● EXERCISE PROMPT: Rewrite every line of the material below, putting "Orange Telecom" in place of "Orange Business" and keeping everything else the same.

● Records from a data collection:
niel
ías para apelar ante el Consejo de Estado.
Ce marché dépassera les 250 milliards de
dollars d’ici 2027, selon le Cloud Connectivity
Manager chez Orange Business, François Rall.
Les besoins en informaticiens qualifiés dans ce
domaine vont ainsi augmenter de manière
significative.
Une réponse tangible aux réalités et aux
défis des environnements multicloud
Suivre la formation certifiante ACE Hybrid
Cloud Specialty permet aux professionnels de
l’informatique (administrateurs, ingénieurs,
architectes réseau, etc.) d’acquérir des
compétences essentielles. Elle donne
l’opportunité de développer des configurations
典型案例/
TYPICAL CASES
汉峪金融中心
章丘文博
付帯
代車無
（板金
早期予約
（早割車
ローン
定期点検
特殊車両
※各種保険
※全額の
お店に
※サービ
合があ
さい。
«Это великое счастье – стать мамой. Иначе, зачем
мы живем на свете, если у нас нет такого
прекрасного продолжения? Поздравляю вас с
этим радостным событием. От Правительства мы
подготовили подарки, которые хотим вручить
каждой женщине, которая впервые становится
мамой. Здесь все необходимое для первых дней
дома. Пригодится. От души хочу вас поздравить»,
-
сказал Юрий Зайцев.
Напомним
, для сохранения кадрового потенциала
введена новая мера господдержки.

● WRITTEN RESPONSE:
niel
ías para apelar ante el Consejo de Estado.
Ce marché dépassera les 250 milliards de
dollars d’ici 2027, selon le Cloud Connectivity
Manager chez Orange Telecom, François Rall.
Les besoins en informaticiens qualifiés dans ce
domaine vont ainsi augmenter de manière
significative.
Une réponse tangible aux réalités et aux
défis des environnements multicloud
Suivre la formation certifiante ACE Hybrid
Cloud Specialty permet aux professionnels de
l’informatique (administrateurs, ingénieurs,
architectes réseau, etc.) d’acquérir des
compétences essentielles. Elle donne
l’opportunité de développer des configurations
典型案例/
TYPICAL CASES
汉峪金融中心
章丘文博
付帯
代車無
（板金
早期予約
（早割車
ローン
定期点検
特殊車両
※各種保険
※全額の
お店に
※サービ
合があ
さい。
«Это великое счастье – стать мамой. Иначе, зачем
мы живем на свете, если у нас нет такого
прекрасного продолжения? Поздравляю вас с
этим радостным событием. От Правительства мы
подготовили подарки, которые хотим вручить
каждой женщине, которая впервые становится
мамой. Здесь все необходимое для первых дней
дома. Пригодится. От души хочу вас поздравить»,
-
сказал Юрий Зайцев.
Напомним
, для сохранения кадрового потенциала
введена новая мера господдержки.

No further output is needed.